Hello,
I'm currently analysing some RNAseq data for differential gene expression analysis. I have completed the alignment stage using RNA STAR and have counted the reads mapped to each gene using HTseq-count but I am having real trouble understanding the output files. The file extension is ".counts" which doesn't help much but I can open them in R as tab delimited file. However the files don't seem to have any column names which means that I have no idea what each of the columns contains. I've looked through the documentation and online and I can't find anywhere that tells me exactly what these are.

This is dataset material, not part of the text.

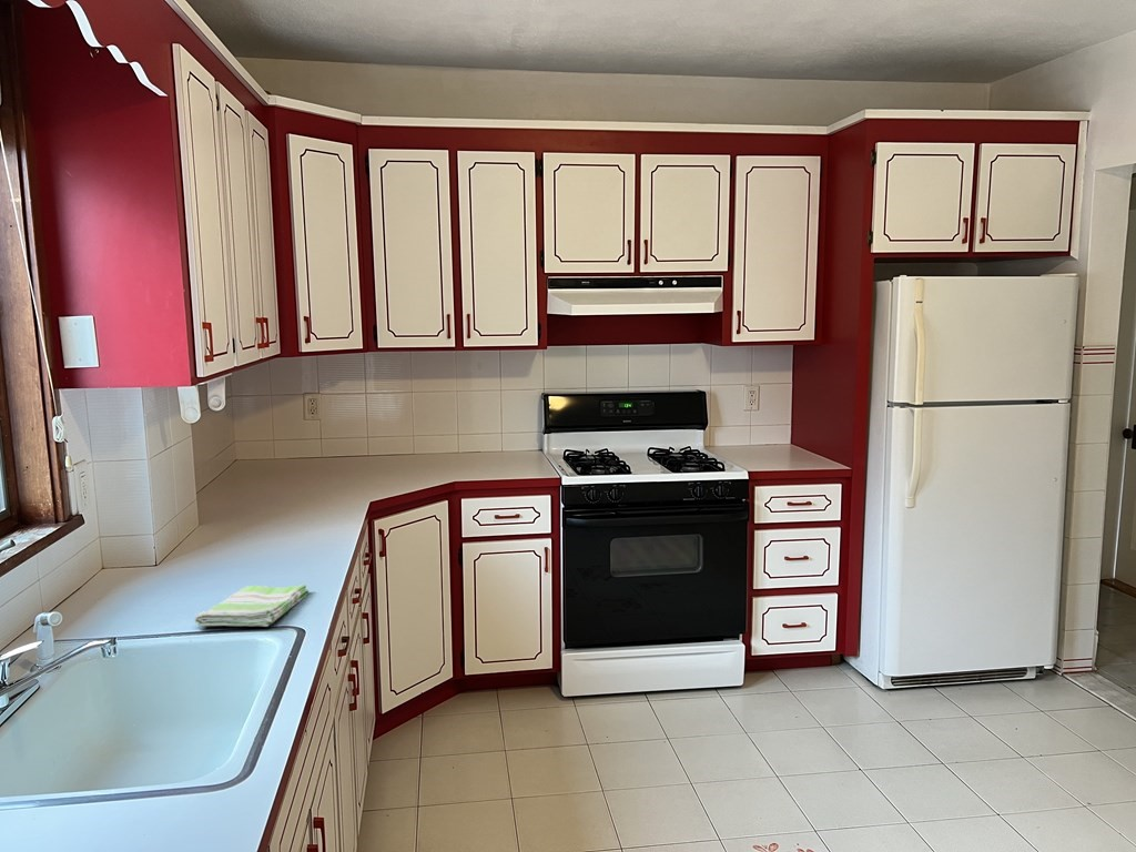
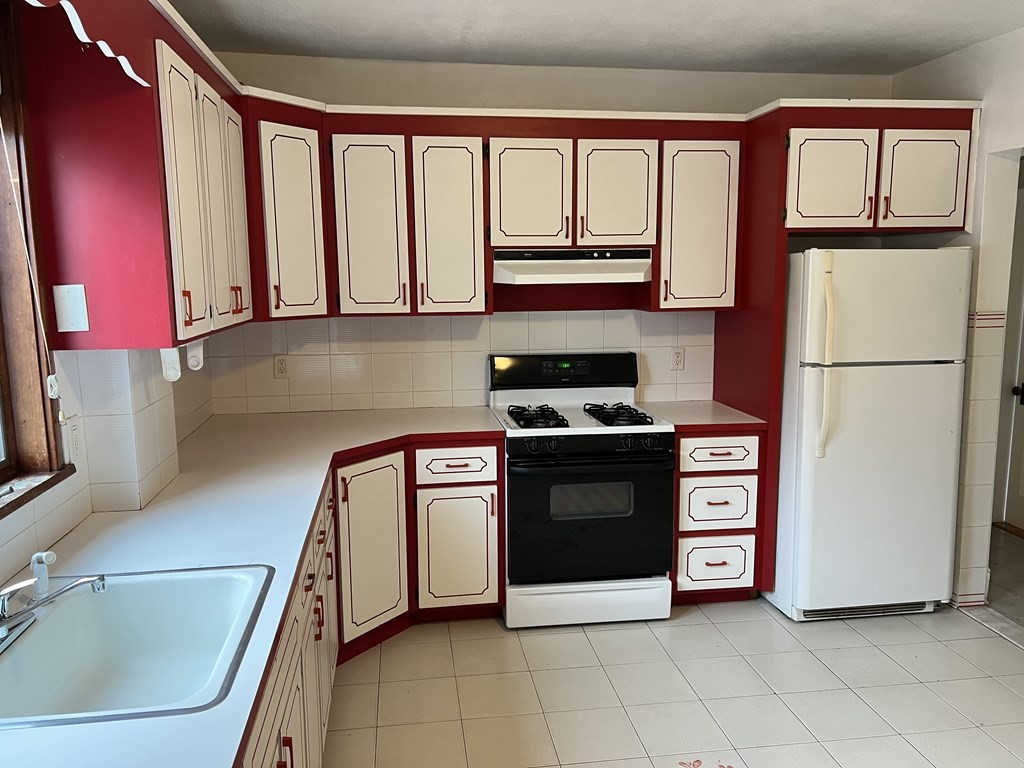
- dish towel [193,584,310,628]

This is the first line of the file which is the first entry for each of the 16 columns: A00917:211:H35WCDSXY:2:1156:23773:13855 99 chr1 14481 255 150M chr1 14616 285 GGAGCCGTCCCCCCATGGAGCACAGGCAGACAGAAGTCCCCACCCCAGCTGTGTGGCCTCAGGCCAGCCTTCCGCTCCTTGAAGCTGGTCTCCGCACAGTGCTGGTTCCATCACCCCCACCCAGGGAAGCAGGTCTGAGCAGCTTGTCCT FF:FFFFFFFFFFFFFFFFFFFFFFFFFFFFFFFFFFFFFFFFFFFFFFFF:FFFFF:FFFFFFFFFFFFFFFFFFFFFFFFFFFFFFFFFFFFFFFFFFFFFFFFFFFFFFFFFFFFFFFFFFFFFFFFFFFFFFFFFFFFFFFFFFFF NH:i:1 HI:i:1 AS:i:282 nM:i:8 XF:Z:ENSG00000227232.
Does anyone have experience using HTseq-counts and can tell me what this information means? The files are also massive (~24 GB), is that normal? Thank you!